Viajar, comer, estar com amigos e ir deixando rasto de amizades, é o que se faz em No reservations, pela mão de Anthony Bourdain, cujo cv na matéria pode ser grande, mas não se aproxima da diversidade de paladares que aquela boquinha santa já experimentou. O meu filho e eu assistimos ao programa, deitando lágrimas ocasionais pela tristeza de vida que o homem leva e sem ponta alguma de inveja. Pois.
Concluímos que este sim, era homem para mim: sem papas na língua, no que respeita ao comer e às opiniões, nem sempre ditas, mas expressas em off, para nós, telespectadores.
O site de Bourdain ou não é actualizado há séculos ou navega no futuro pois a última notícia, sobre os Açores, informa que o programa irá para o ar a 26 de Janeiro.
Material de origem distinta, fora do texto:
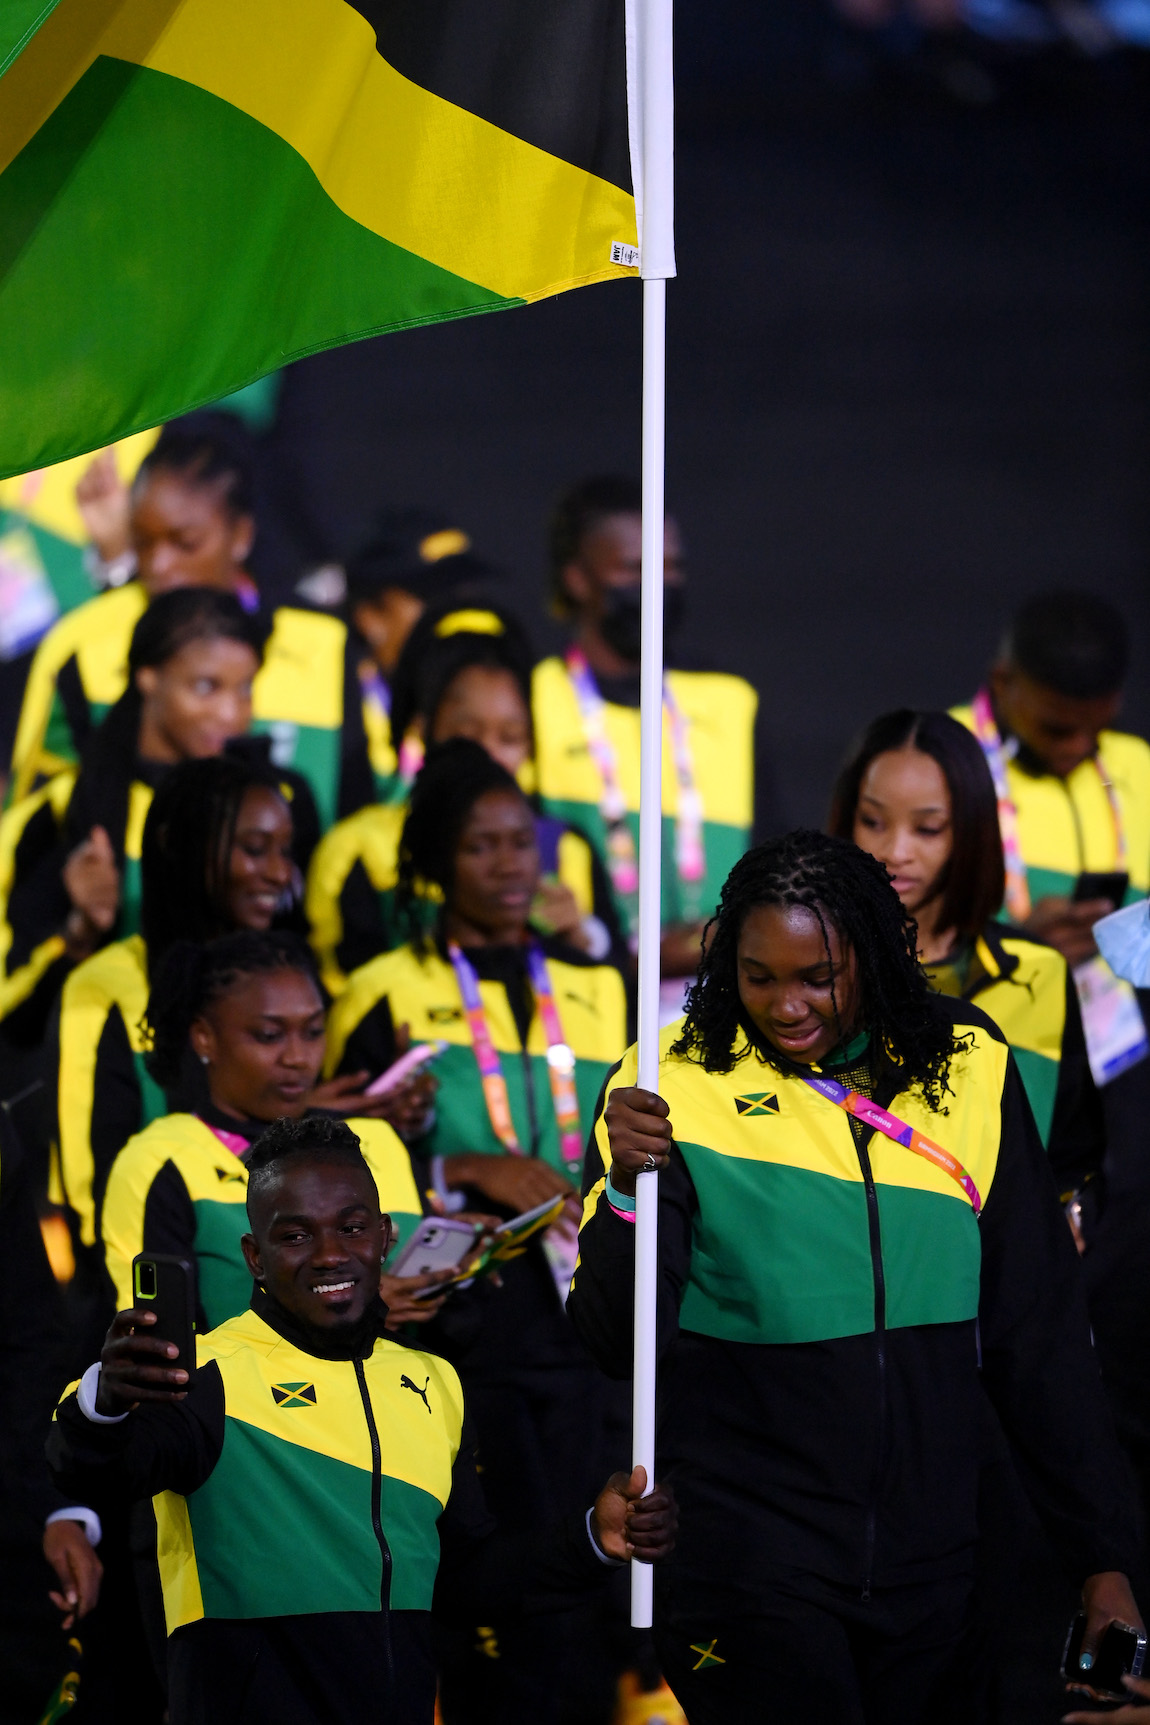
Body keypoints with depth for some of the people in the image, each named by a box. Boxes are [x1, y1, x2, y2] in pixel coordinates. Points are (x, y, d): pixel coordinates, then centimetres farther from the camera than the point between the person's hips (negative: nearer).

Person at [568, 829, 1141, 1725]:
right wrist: (626, 1186, -27)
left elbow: (1041, 1334, 7)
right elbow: (619, 1345, -10)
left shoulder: (968, 1068, 2)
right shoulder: (676, 1085, -6)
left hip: (925, 1566, 3)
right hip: (751, 1571, -3)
O Travel Channel aloja um blog deste aventureiro de faca e garfo onde Bourdain escreve umas palavras à velocidade aproximada de um post por mês. Na verdade, a expressão de faca e garfo é muito redutora, uma vez que ele mostra preferência por tudo o que seja tradicional e típico, no sentido verdadeiro das palavras e come com as mãos, de garfo, com colher e às vezes com um certo nojo, face às iguarias dignas dum beduíno.
Eu e o Duarte fartamo-nos de rir com a sugestão de acompanhamento parental para ver o programa, repetida e escrita no ecrã; é nítido que aquilo se destina maioritariamente a quem está convicto que as galinhas nascem em pelo e metidas numas cuvetes de onde saltam para a panela, que a carne de vaca, de porco, cabrito borrego ou o que seja, nasce às fatias vestida com película transparente e outras convicções tão fortes como estas.
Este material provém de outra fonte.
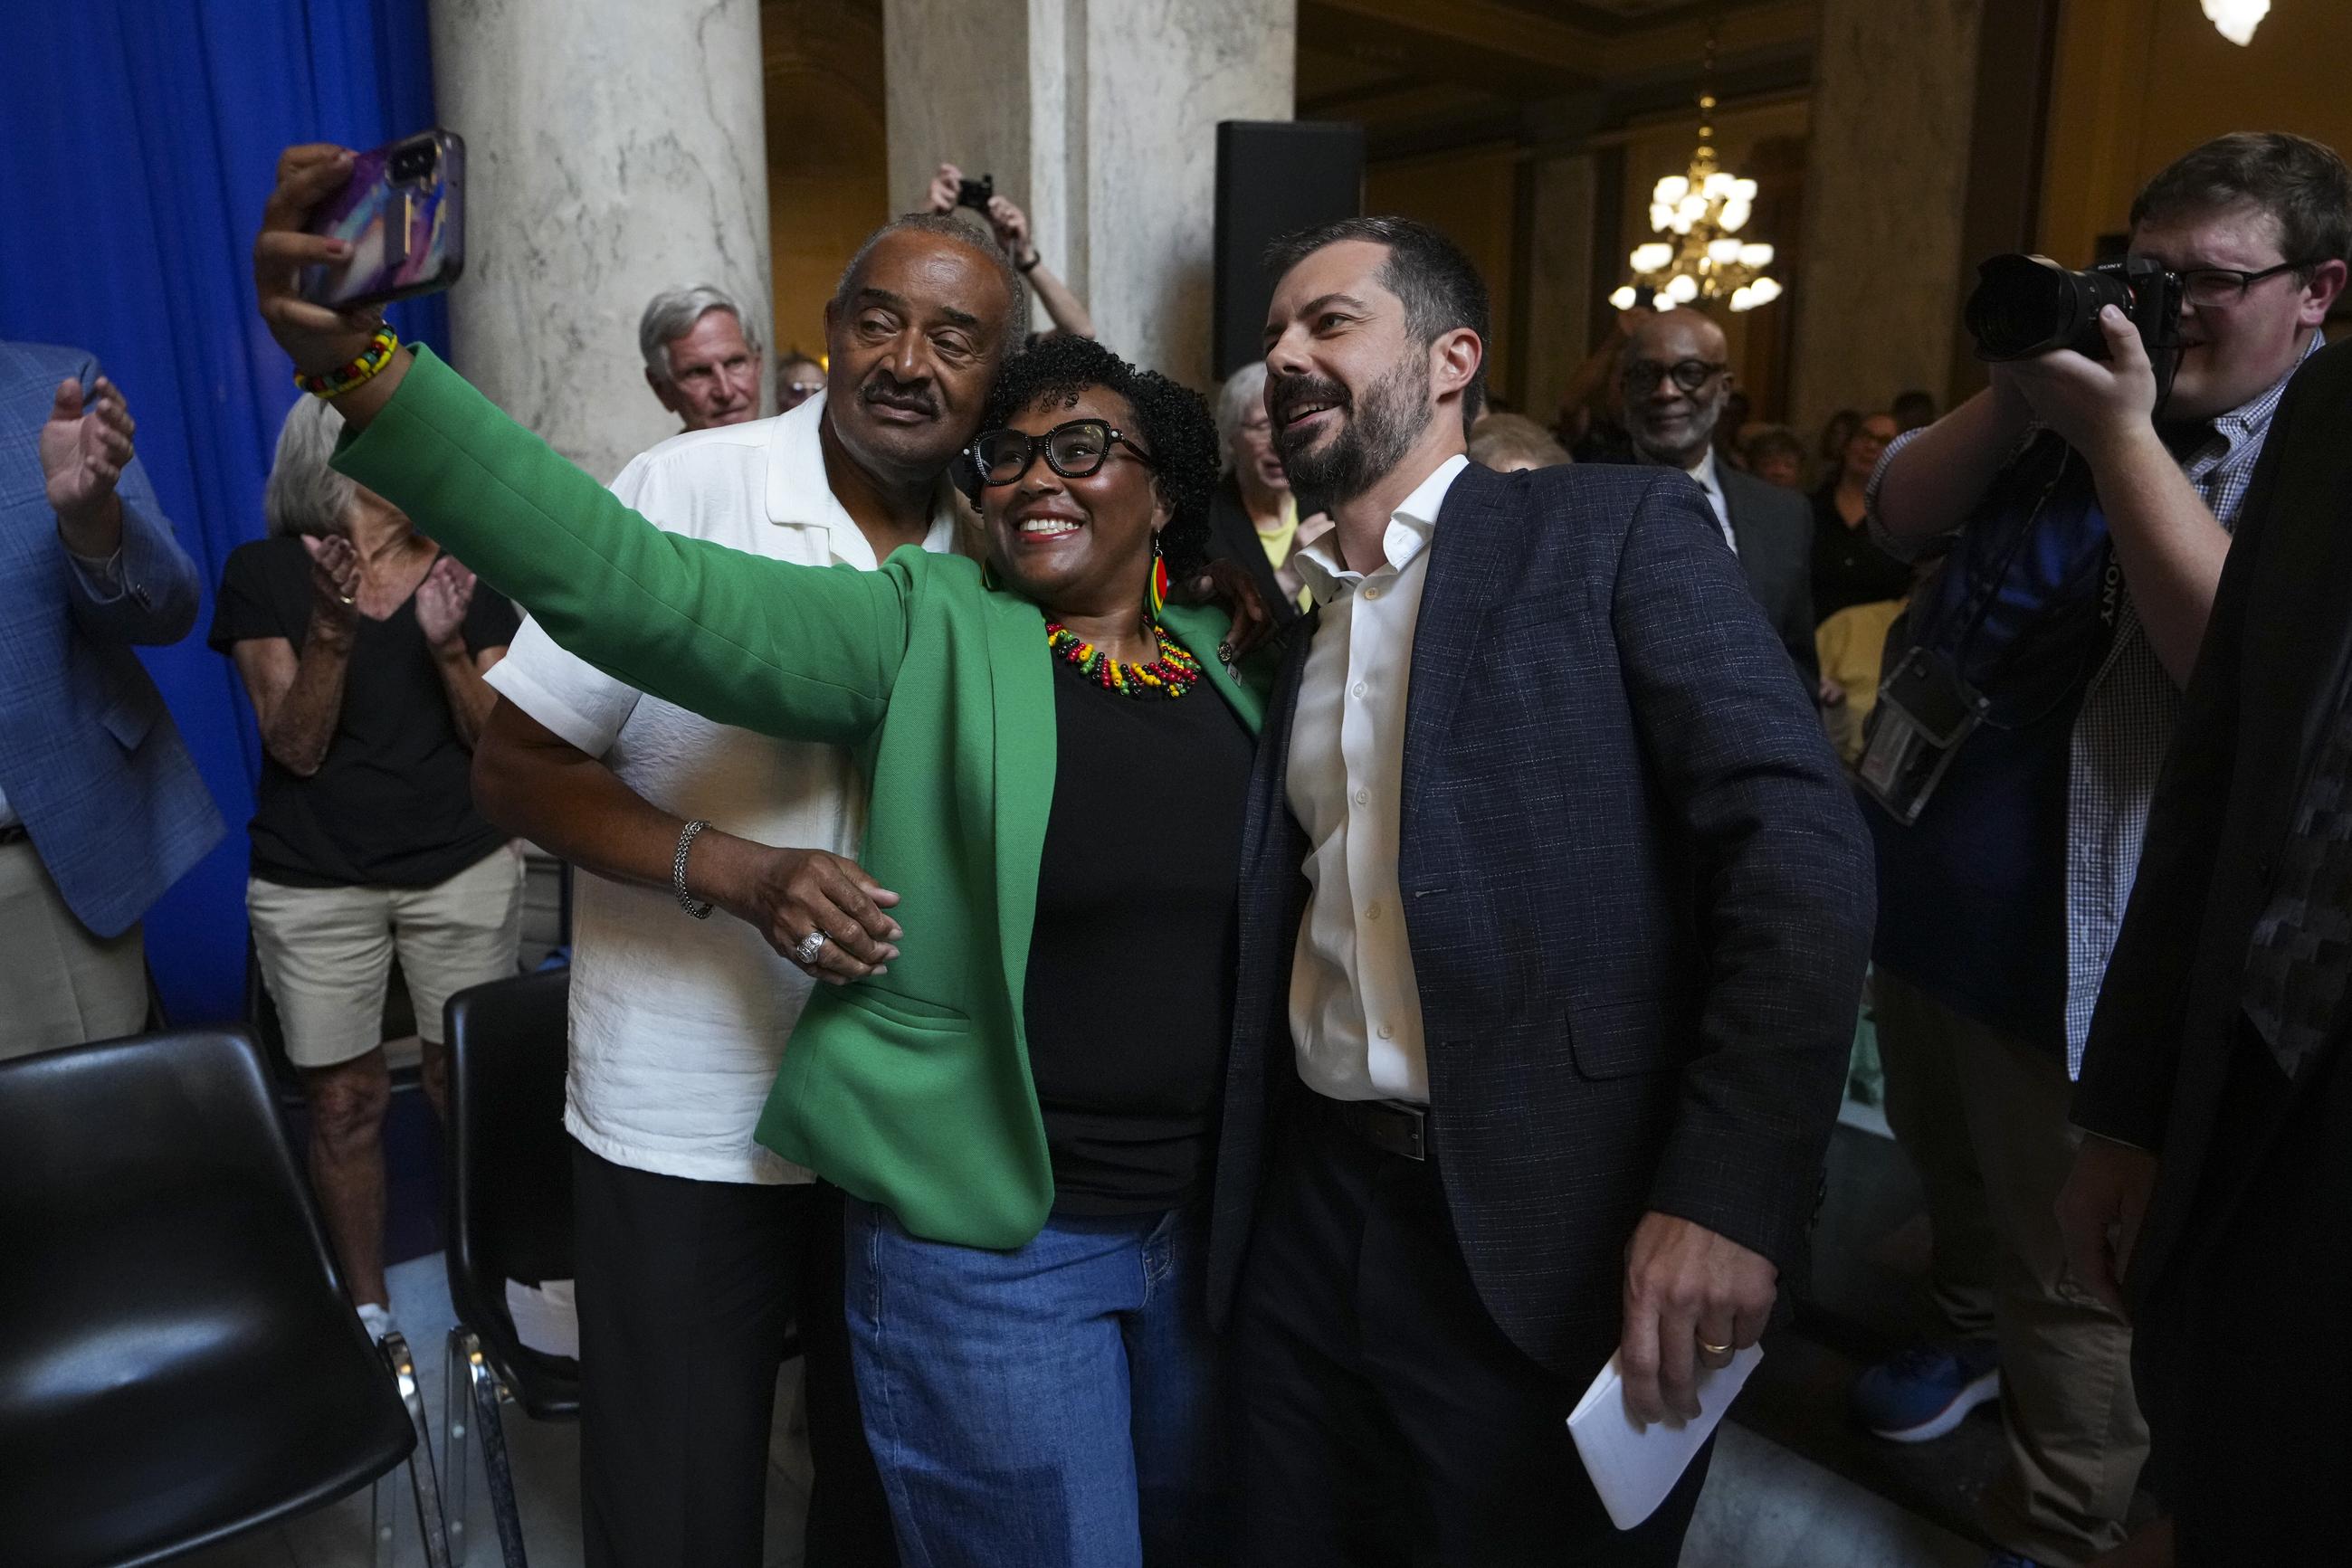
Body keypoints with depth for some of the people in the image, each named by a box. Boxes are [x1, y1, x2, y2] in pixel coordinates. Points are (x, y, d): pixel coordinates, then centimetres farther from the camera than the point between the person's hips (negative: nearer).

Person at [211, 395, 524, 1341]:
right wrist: (331, 632, -22)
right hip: (315, 885, -1)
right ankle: (367, 1309, 23)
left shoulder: (464, 571, 4)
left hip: (463, 870, 1)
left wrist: (449, 644, -16)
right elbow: (296, 748, -7)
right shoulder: (265, 574, 0)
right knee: (345, 1102, 6)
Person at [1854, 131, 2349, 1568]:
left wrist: (2121, 433, -26)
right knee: (1952, 1179, 28)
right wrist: (2018, 395, -12)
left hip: (2071, 945, -6)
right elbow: (1897, 521, 3)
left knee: (2072, 1275, 10)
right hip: (1926, 893, 7)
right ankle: (1979, 1334, 54)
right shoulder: (2086, 384, 7)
Em Hollywood, e não só, mata-se por asfixia qualquer um, mas quando é um primo do Calimero a ter o gasganete apertado, ai que horror! A vampiragem que por ai anda baba-se a sugar pescoços, mas facas a sangrarem porcos, dão origem a gritos Aqui del rei! O Tarantino (vénia!) pode mandar Aldo, o Apache, tatuar suásticas na testa de nazis e nós aplaudimos, mas penas arrancadas do rabo duma galinha dão direito a lágrimas e reclamações junto de activistas dos direitos dos animais!
Filmes de terror, de guerra ou de estupidez, que também há muitos neste género, consomem-se mais que sms’s na véspera de Natal, mas leva-se mais depressa os meninos ao cinema do que se lhes mostra um documentário sobre a vida.
Bourdain não se rala nada e vai dançando de acordo com a música, às vezes fazendo trejeitos onde se adivinha a dificuldade em engolir mas com um pensamento forte e inabalável: há que experimentar!
Pela minha parte tenho sempre reserva feita para assistir ao deambular de quem me provoca inveja, que tão depressa está refastelado num restaurante, como a comer num vendedor ambulante no meio da rua. O segredo de tudo passa, acho eu, pelos compinchas que o vão guiando e lhe levam a mão à boca cheia de especialidades.
Gostava de conhecer esta personagem, que se irrita facilmente, que se aborrece, mas que sabe o que quer e do que gosta. Bem, também posso passar sem o conhecer, bastava-me andar atrás dele. Pois.